Walk-forward without leakage: a checklist that's saved me
Most leakage bugs don't look like leakage. They look like a model that's just good. Here's the small set of checks I run before I'll trust any backtest number.
A model that’s just good is the most expensive thing in research, because nobody questions it until it goes live. Leakage doesn’t announce itself; it presents as a clean equity curve.
This is the checklist I run before I’ll trust a backtest number, roughly in order of how often each one catches me.
1. Are your features point-in-time?
The cheap question: at time t, is every feature computed from data
that was observable strictly before t?
The harder question: is every feature computed from data that was observable at the speed it was observable? End-of-day prices become available with a lag. Fundamentals are restated. Sentiment data is timestamped to the publish time, not the trade time.

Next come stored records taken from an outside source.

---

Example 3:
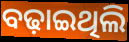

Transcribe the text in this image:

ବଢ଼ାଇଥିଲି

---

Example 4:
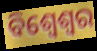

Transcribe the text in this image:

ବିଶ୍ୱେଶ୍ୱର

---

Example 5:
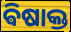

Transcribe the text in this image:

ଵିଷାକ୍ତ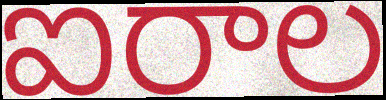
ఐరాలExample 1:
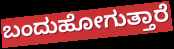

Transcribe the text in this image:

ಬಂದುಹೋಗುತ್ತಾರೆ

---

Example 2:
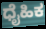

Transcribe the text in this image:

ಧೈಹಿಕ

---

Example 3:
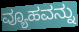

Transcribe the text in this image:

ವ್ಯೂಹವನ್ನು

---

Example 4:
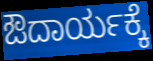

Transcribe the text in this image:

ಔದಾರ್ಯಕ್ಕೆ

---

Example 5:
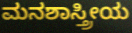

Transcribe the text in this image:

ಮನಶಾಸ್ತ್ರೀಯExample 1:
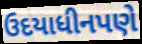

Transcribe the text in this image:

ઉદયાધીનપણે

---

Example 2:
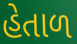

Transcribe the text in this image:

હેતાળ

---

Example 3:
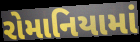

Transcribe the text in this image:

રોમાનિયામાં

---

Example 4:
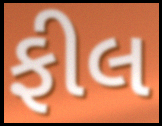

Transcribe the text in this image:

ફીલ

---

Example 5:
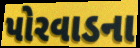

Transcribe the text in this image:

પોરવાડના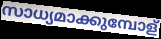
സാധ്യമാക്കുമ്പോള്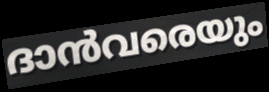
ദാൻവരെയും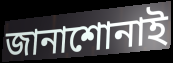
জানাশোনাইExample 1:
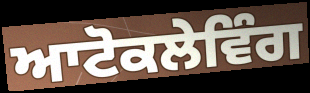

The framework-level fix: bake a point_in_time attribute into every
feature definition, and reject at build time any model whose target
overlaps with the lookback of any input.
2. Are your folds chronological and gapped?
Random k-fold on a time series is leakage by design. Walk-forward is the minimum, and walk-forward needs an embargo gap between train and test — large enough to cover the longest feature lookback plus the holding period. The embargo is not optional; the framework should enforce it.
3. Is your target horizon disjoint from your feature horizon?
If a feature is a 20-day rolling stat and your target is forward
20-day return, the windows can touch. They shouldn’t. A target horizon
of h and a maximum feature lookback of L means the safe step
between folds is h + L, not h.
4. Did you re-fit normalisations per fold?
Centring or scaling using the full-sample mean is a quiet form of leakage — it tells the training set what the test set looked like. Compute scalers within the training portion of each fold only.
5. Did you re-rank cross-sectionally, not over time?
Cross-sectional momentum that ranks “the highest return of the last six months across the universe” is fine. The same code with a typo’d window that ranks over time accidentally compares today’s ticker to its own future. Easy to introduce, hard to spot in plots — but visible if you compute the average per-fold rank correlation of feature values to the future version of themselves.
6. Did transaction costs survive the optimisation loop?
Costs are leakage’s cousin. A model tuned to maximise Sharpe with zero costs and then “cost-adjusted” at the end is a different model than one optimised with costs in the loop. Bake the cost into the objective, not the report.
7. Did the universe survive survivorship?
The cheapest way to a great backtest is to use today’s universe. Reconstitute the universe at the rebalance date — including delisted and acquired names — or accept that your Sharpe has a known upward bias.
8. Did you look at the trade list?
Aggregate stats hide a lot. Take the worst-performing 20 trades and read them — what feature value got them in, what feature value got them out, when. If those reads make obvious sense, the model is probably fine. If they don’t, you’re either learning something new or you’re leaking.
This isn’t a complete list. It’s the list that has caught me. Most of these become free if the framework owns the loop, which is most of why I keep building frameworks.